LAOLA1: Zum Abschluss wartet ihre Spezial-Disziplin, die Kombination Laufen-Schießen.

Daniel: Nach dem Reiten werden die Punkte der ersten drei Bewerbe addiert und in Zeitrückstände umgerechnet. Dann läuft der Erste los, der Rest folgt und wer am Ende als Erster über die Ziellinie läuft, ist Olympiasieger. Das macht es so attraktiv, da noch sehr viel passieren kann. Seit das Schießen in den Laufbewerb integriert ist, kommt immer wieder vor, dass Athleten von den hinteren Rängen noch in die Medaillen gelaufen sind.

LAOLA1: Es heißt, dass die letzte zugleich ihre stärkste Disziplin ist?

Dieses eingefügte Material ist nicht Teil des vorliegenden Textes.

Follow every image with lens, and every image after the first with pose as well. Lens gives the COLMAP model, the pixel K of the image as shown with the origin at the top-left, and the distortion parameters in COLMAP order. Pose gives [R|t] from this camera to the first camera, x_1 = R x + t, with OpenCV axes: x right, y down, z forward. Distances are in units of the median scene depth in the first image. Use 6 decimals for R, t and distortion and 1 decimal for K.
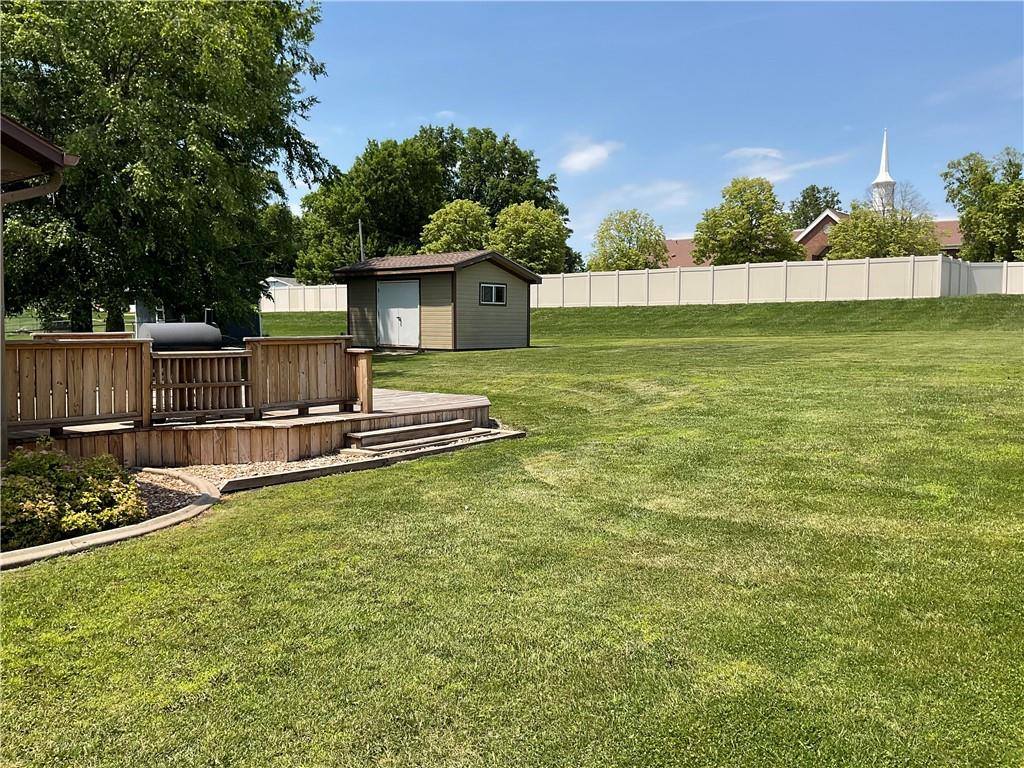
lens RADIAL K [[838.2, 0, 512.0], [0, 838.2, 384.0], [0, 0, 1]] dist [0.085780, -0.169078]
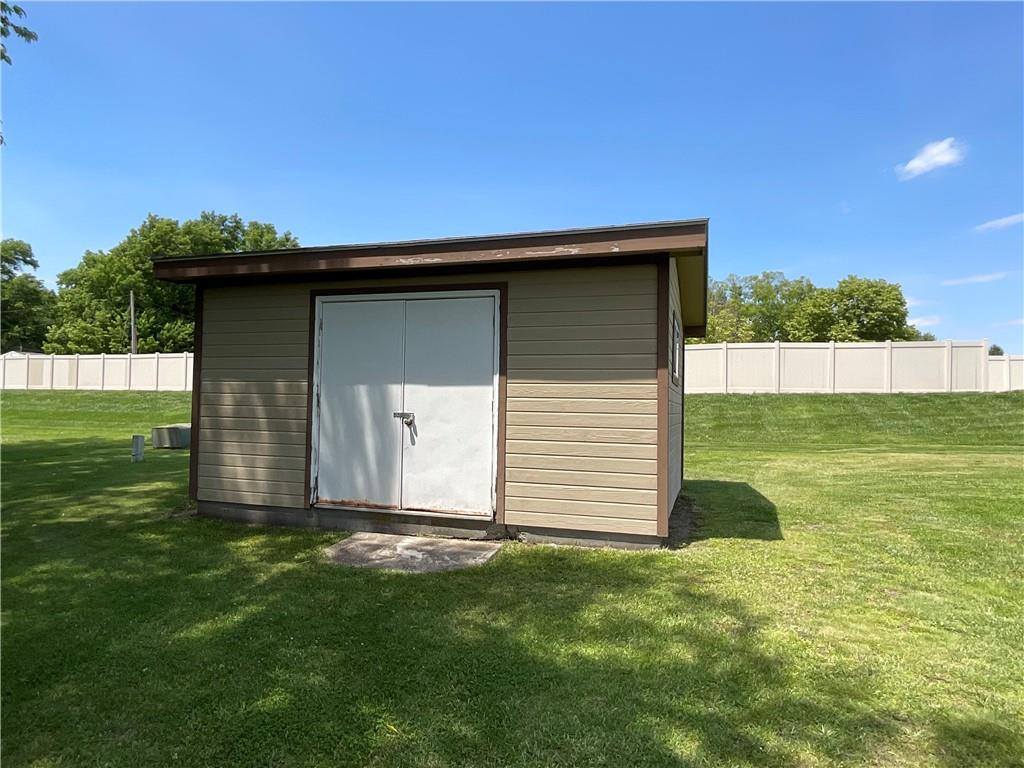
lens RADIAL K [[614.2, 0, 513.2], [0, 614.2, 366.5], [0, 0, 1]] dist [0.005732, 0.001716]
pose [[0.921929, 0.025097, 0.386545, -0.051303], [0.023943, 0.992298, -0.121534, -0.019181], [-0.386618, 0.121301, 0.914228, 0.215663]]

Daniel: Der Combined-Bewerb ist sicher mein Favorit, da kann ich ganz vorne dabei sein. Es ist auch mental ein Vorteil, wenn man weiß, dass es noch einmal nach vorne geht. Zehn Plätze sind für mich auf jeden Fall machbar, wenn die Zeitabstände entsprechend sind. Ein Vorteil könnte sein, dass die Bahn sehr schwierig ist. Aber wir haben die nach dem Weltcup im Vorjahr daheim nachgebildet.

LAOLA1: Wie bitte?

Daniel:Mein Trainer hat einen Laufhügel gebaut, der zu fast 100 Prozent ident ist. Dadurch war ich heiß auf jede Trainingseinheit. Ob ich es nach den Spielen noch sehen kann, weiß ich noch nicht. Aber ich hoffe, dass es ein Vorteil für mich ist.

LAOLA1: Österreich steht bislang ohne Medaille da. Werden Sie zum „Retter der Nation“?

Daniel: Es sind meine ersten Olympischen Spiele, ich bin ohne Erwartungen hierher gekommen. Für den Fünfkampf-Verband ist es schon einmal eine Sensation, dass sich nach 24 Jahren wieder jemand qualifiziert hat. Aber natürlich möchte ich mein Bestes geben. Was dann herausschaut, wird man sehen.

LAOLA1: Aber Sie werden doch schon einmal gerechnet haben, was dann herausschauen könnte?

Daniel: Wenn ich in jeder Disziplin eine persönliche Bestleistung aufstelle, ist sicher einiges möglich. Aber das muss man erst einmal schaffen. Den perfekten Tag gibt es beim Fünfkampf nicht. Keiner gewinnt 35 Gefechte und hat dann auch noch ein super Reiten und Schwimmen. Gewinnen wird derjenige, der am besten mit Niederlagen und Fehlern umgehen kann.

LAOLA1: Träumen ist aber erlaubt?

Daniel: Darum mache ich diesen Sport seit 12 Jahren, dafür geht man jeden Tag zum Training. Der Traum von einer Medaille ist da, keine Frage. Aber das steht im Moment sehr stark im Hintergrund für mich. Es gibt fünf Kandidaten, die zum engen Kreis der Medaillenanwärter gehören, und 15 Athleten im erweiterten Kreis. Und da gehöre ich sicher dazu!

LAOLA1: Wir danken für das Gespräch.